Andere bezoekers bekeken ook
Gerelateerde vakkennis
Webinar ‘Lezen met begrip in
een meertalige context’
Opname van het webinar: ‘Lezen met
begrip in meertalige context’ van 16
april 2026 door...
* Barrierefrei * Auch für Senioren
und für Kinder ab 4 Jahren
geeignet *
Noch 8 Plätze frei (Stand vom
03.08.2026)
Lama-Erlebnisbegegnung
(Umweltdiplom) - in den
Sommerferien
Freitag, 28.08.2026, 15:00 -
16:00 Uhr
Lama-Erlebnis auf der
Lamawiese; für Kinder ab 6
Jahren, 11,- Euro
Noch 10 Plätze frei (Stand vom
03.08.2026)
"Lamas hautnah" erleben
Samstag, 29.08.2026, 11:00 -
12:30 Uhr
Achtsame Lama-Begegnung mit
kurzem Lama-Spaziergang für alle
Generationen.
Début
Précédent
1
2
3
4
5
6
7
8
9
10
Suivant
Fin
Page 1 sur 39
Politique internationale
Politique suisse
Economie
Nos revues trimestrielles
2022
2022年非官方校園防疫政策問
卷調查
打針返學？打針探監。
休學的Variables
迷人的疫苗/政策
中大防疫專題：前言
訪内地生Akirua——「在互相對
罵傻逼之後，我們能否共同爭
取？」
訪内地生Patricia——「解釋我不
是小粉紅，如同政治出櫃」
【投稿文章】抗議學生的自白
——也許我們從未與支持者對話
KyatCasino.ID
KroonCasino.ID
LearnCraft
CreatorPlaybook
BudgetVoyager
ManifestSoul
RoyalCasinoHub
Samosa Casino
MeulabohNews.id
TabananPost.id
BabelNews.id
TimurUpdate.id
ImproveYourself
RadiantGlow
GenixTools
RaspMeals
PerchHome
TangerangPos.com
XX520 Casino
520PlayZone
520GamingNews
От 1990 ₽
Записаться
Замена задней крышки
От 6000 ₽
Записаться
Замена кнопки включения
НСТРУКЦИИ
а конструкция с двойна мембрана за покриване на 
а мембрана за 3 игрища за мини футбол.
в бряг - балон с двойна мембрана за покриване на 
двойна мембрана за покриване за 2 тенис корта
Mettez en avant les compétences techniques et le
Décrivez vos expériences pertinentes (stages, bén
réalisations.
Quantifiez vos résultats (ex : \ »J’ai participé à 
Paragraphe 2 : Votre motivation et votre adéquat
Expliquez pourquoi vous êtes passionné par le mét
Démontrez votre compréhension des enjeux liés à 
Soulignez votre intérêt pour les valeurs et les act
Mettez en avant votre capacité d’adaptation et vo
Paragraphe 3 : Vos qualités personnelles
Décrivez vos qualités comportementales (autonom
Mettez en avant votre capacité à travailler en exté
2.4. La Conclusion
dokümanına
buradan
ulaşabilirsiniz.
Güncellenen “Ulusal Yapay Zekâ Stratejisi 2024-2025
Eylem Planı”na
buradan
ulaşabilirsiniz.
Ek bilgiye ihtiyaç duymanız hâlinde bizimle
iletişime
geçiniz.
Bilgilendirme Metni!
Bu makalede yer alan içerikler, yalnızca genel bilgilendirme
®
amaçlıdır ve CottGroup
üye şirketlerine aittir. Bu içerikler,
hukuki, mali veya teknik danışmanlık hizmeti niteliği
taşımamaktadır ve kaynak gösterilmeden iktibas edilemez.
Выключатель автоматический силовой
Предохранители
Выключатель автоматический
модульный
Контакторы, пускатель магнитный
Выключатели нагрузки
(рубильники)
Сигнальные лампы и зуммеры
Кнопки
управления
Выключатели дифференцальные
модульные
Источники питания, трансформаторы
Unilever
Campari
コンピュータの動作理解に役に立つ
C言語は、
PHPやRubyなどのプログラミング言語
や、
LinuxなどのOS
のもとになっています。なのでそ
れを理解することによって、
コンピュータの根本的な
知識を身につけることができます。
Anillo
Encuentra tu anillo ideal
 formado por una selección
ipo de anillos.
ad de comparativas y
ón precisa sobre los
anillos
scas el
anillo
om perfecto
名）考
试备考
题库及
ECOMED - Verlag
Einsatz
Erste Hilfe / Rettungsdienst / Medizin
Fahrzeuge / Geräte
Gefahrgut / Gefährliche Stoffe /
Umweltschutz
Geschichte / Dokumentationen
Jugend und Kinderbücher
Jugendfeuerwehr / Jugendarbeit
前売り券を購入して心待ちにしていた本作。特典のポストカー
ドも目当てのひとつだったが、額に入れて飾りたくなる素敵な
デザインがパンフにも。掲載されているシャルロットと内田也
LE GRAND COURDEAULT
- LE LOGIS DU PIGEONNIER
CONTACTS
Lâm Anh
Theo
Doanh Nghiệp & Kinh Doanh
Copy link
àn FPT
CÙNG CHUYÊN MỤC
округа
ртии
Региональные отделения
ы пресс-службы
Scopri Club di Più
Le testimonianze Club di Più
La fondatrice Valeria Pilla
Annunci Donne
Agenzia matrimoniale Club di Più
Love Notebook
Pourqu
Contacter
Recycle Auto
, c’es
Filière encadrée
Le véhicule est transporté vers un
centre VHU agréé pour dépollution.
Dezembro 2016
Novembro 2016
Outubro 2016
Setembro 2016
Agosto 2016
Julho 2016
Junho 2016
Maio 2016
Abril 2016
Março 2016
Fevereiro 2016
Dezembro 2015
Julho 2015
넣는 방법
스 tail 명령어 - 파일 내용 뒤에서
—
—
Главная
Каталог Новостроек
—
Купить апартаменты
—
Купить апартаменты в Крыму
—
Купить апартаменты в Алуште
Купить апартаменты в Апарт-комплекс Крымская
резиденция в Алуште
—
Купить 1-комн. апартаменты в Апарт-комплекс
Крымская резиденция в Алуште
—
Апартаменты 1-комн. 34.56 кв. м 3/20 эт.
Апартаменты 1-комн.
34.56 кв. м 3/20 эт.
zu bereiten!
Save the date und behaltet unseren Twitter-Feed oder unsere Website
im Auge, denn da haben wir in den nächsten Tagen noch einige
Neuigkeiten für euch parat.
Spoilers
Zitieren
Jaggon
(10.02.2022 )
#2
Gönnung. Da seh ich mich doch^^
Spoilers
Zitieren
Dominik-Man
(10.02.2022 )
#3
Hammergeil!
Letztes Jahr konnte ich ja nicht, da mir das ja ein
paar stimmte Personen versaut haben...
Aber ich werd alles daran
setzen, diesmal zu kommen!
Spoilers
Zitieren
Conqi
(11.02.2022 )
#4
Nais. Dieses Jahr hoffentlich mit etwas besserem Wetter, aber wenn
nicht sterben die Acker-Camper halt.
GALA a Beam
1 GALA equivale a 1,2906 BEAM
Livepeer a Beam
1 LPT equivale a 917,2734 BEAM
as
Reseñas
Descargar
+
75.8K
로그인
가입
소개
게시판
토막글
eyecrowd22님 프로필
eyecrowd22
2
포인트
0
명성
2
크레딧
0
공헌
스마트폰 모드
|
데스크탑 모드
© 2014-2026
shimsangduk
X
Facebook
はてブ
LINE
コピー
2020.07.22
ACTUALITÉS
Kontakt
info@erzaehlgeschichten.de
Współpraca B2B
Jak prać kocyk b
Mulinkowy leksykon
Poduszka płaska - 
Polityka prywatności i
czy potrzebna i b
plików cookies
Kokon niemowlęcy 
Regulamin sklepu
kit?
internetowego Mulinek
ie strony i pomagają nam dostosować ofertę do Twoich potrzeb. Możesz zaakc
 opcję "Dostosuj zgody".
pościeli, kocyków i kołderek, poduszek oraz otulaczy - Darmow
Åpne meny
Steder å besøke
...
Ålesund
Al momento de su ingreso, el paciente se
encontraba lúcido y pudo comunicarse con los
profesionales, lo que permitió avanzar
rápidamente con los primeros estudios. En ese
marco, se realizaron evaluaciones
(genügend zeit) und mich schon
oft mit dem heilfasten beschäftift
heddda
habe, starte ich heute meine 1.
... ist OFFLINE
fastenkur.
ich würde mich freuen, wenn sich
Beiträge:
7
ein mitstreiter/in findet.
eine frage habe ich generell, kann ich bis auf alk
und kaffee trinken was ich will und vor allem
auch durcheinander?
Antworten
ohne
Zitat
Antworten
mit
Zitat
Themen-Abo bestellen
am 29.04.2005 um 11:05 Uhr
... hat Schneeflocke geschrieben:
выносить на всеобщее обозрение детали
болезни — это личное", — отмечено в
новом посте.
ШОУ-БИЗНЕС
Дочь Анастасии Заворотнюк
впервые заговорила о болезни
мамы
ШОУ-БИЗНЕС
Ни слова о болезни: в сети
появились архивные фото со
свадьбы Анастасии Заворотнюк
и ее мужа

Aim of the exercise: Write out exactly those lines of the records above that lie from the one with "rápidamente con los primeros estudios. En ese" through the last line, including both.

Response below:
rápidamente con los primeros estudios. En ese
marco, se realizaron evaluaciones
(genügend zeit) und mich schon
oft mit dem heilfasten beschäftift
heddda
habe, starte ich heute meine 1.
... ist OFFLINE
fastenkur.
ich würde mich freuen, wenn sich
Beiträge:
7
ein mitstreiter/in findet.
eine frage habe ich generell, kann ich bis auf alk
und kaffee trinken was ich will und vor allem
auch durcheinander?
Antworten
ohne
Zitat
Antworten
mit
Zitat
Themen-Abo bestellen
am 29.04.2005 um 11:05 Uhr
... hat Schneeflocke geschrieben:
выносить на всеобщее обозрение детали
болезни — это личное", — отмечено в
новом посте.
ШОУ-БИЗНЕС
Дочь Анастасии Заворотнюк
впервые заговорила о болезни
мамы
ШОУ-БИЗНЕС
Ни слова о болезни: в сети
появились архивные фото со
свадьбы Анастасии Заворотнюк
и ее мужа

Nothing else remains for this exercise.